Certain blood biochemical markers may have an important role in the pathogenesis of schizophrenia (SCH) combined with tardive dyskinesia (TD) and may be helpful in the diagnosis of SCH with TD, according to findings published in Disease Markers.

“Because the pathogenesis of TD is uncertain, most studies have focused on one possible pathogenesis and have not integrated all the many factors that may be involved in the pathogenesis,” Qian Wu, PhD, of Pingdingshan University in China, and colleagues wrote. “This has led to the neglect of the role of oxidative stress factors when considering the dopamine hypothesis and the influence of inflammatory factors when considering oxidative stress mechanisms.”

Dr. Wu and colleagues noted that examining whether blood biomarkers of patients with SCH who also have TD can be used as diagnostic markers of TD “is of great significance.” The researchers analyzed this question in 121 patients with SCH and TD and 118 patients with SCH between January 2010 and August 2021. Oxidative stress factors measured included superoxide dismutase1 (SOD1), glutathione peroxidase1 (GPX1), malondialdehyde1 (MDA1), catalase activity1 (CAT1), and brain-derived neurotrophic factor 1 (BDNF1); certain inflammatory cytokines, including interleukin-2 (IL-2), interleukin-6 (IL-6), interleukin-8 (IL-8), serum tumor necrosis factor (TNF-α), prolactin, estrogen, and cortisol, were also examined.

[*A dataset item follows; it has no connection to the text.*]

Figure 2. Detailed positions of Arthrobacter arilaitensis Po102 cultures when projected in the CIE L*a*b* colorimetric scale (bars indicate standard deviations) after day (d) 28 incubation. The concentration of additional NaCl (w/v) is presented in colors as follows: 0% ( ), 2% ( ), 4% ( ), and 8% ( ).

Significant Differences in Patient Demographics & Blood Biomarkers

Investigators observed statistically significant differences in age, gender, years of education, diabetes, total disease course, delusions (P1) total score, blunted affect (N1) total score, somatic concern (G1) total score, and Positive and Negative Syndrome Scale (PANSS) score between the TD and SCH groups. Age, diabetes incidence, total disease course, and P1, N1, G1, and PANSS scores in the TD group were significantly higher than in the SCH group. Compared with SCH, TD occurred more frequently in males than in females, and individuals in the TD group had fewer years of education than those in the SCH group.

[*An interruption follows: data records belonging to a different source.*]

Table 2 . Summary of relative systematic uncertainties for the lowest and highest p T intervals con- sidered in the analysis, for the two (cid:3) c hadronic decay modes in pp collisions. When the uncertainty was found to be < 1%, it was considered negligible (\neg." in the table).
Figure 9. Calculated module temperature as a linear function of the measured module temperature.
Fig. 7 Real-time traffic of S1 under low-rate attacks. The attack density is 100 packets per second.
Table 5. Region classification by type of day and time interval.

“Age and female [sex] were immutable risk factors for the development of TD,” Dr. Wu and colleagues wrote.

The researchers found that GPX1, MDA1, and CAT1 were statistically different between the TD and SCH groups, but there was no statistical difference in the blood level of SOD1 and BDNF1 between the TD and the SCH groups. The MDA1 value in the TD group was significantly greater in the SCH group, whereas the GPX1 and CAT1 values in participants with SCH were significantly higher than those in participants with TD.

In the analysis of blood levels for IL-2, IL-6, IL-8, and TNF-α, significant differences were observed between patients in the TD group and patients in the SCH group. Specifically, the TNF-α level in the TD group was significantly lower than that in the SCH group, but there were no significant differences in the levels of IL-2, IL-6, and IL-8 between the two groups.

Study Limitations & Directions for Future Research

Dr. Wu and colleagues acknowledged several limitations of their research, including the possible impact of long-term antipsychotic medication use on blood biochemical markers.

“We paid more attention to the blood biochemical markers of patients in our study, but TD is with obvious behavioral abnormalities, and we can pay more attention to the correlation between blood biochemical markers and the severity of abnormal behavior in future studies,” the study authors wrote.

They also noted that the cognitive status of patients with TD is correlated with blood biochemical markers, indicating that the role of such markers in the pathophysiological mechanism of TD warrants further investigation.